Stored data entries
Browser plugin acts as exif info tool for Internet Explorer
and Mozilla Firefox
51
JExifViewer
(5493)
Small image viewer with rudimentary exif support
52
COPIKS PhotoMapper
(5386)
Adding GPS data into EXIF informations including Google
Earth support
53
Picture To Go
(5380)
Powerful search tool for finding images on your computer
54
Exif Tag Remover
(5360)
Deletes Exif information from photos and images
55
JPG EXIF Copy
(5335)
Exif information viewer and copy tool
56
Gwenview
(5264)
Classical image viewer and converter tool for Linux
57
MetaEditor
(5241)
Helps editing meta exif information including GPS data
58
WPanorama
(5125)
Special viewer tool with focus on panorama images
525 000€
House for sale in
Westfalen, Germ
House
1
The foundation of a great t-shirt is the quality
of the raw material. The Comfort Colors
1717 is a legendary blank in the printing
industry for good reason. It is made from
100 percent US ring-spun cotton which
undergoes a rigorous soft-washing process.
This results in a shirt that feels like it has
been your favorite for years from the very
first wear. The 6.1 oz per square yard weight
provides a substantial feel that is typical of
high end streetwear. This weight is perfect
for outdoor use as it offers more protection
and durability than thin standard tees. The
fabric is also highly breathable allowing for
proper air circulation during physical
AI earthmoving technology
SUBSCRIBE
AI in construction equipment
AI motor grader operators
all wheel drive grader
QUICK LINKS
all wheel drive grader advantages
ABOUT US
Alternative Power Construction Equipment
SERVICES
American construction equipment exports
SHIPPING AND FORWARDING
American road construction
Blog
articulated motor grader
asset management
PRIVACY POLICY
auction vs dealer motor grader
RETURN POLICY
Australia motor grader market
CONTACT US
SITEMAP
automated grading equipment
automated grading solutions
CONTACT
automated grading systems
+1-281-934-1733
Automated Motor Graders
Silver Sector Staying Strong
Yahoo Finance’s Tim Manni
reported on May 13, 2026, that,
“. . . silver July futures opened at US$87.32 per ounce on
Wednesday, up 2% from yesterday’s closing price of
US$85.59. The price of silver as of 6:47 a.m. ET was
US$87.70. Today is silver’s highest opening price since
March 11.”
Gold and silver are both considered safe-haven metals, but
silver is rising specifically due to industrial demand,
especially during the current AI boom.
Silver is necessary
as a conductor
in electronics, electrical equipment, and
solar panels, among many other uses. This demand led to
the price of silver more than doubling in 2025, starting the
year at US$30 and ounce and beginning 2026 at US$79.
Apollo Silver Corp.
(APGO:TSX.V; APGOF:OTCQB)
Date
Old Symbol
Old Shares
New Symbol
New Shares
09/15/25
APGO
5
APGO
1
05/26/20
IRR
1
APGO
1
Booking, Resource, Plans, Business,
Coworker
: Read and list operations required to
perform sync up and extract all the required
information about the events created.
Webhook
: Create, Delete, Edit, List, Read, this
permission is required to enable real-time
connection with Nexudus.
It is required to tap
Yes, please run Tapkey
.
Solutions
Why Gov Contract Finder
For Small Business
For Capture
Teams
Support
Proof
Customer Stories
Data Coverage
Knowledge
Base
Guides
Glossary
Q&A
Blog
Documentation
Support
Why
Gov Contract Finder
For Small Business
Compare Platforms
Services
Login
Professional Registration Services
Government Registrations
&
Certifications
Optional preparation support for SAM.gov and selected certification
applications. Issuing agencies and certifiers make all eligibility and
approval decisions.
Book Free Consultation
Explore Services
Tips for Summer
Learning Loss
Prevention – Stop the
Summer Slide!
---
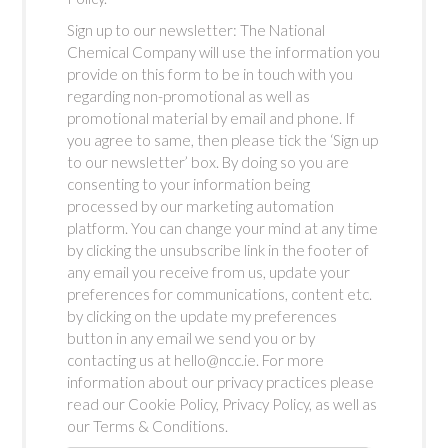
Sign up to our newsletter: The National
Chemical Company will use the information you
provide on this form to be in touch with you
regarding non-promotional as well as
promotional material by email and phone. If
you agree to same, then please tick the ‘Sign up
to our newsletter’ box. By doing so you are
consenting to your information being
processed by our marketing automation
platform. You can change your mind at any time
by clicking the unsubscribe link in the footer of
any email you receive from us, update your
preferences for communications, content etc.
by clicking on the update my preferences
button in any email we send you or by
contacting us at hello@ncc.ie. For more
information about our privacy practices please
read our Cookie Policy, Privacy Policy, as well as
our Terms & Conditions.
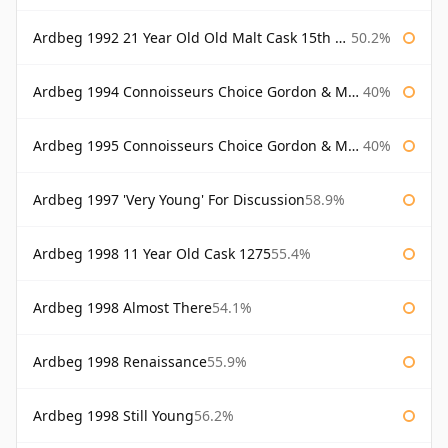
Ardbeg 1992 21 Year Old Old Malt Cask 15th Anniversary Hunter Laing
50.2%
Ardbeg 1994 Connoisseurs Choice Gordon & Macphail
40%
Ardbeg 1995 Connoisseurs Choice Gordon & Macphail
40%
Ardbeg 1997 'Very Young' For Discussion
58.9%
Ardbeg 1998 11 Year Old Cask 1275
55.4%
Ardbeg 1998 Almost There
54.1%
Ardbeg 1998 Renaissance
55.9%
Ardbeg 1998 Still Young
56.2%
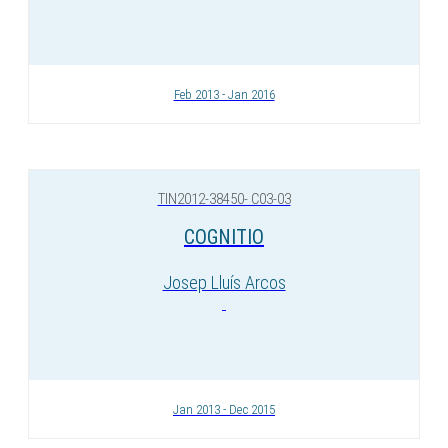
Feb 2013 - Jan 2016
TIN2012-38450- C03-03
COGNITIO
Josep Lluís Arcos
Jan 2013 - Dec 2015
--
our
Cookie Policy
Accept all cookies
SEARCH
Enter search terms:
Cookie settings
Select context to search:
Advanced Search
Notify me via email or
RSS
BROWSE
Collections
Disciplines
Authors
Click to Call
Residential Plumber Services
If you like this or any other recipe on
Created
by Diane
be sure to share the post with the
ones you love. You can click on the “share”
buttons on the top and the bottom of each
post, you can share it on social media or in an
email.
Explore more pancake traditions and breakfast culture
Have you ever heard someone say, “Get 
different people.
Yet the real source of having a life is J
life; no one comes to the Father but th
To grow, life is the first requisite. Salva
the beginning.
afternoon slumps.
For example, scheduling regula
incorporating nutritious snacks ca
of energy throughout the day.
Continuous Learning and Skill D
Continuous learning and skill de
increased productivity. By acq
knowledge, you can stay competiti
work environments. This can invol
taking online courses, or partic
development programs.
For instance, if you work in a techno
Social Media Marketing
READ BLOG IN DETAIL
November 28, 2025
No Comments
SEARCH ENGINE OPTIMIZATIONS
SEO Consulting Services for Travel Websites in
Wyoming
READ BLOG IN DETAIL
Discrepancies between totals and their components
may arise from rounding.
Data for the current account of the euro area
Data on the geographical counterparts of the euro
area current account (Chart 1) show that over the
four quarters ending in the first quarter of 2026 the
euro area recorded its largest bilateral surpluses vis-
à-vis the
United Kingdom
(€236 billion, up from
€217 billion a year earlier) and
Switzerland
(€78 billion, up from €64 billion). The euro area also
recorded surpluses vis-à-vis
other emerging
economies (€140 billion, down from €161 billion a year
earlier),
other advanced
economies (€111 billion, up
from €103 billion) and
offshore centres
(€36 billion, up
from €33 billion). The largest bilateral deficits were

* WORK INSTRUCTION *
What you return must match, character for character, the lines above from the one with "Ardbeg 1998 Almost There" through the one with "Jan 2013 - Dec 2015", minus any pictures.

* OUTPUT FOR THIS EXERCISE *
Ardbeg 1998 Almost There
54.1%
Ardbeg 1998 Renaissance
55.9%
Ardbeg 1998 Still Young
56.2%
Feb 2013 - Jan 2016
TIN2012-38450- C03-03
COGNITIO
Josep Lluís Arcos
Jan 2013 - Dec 2015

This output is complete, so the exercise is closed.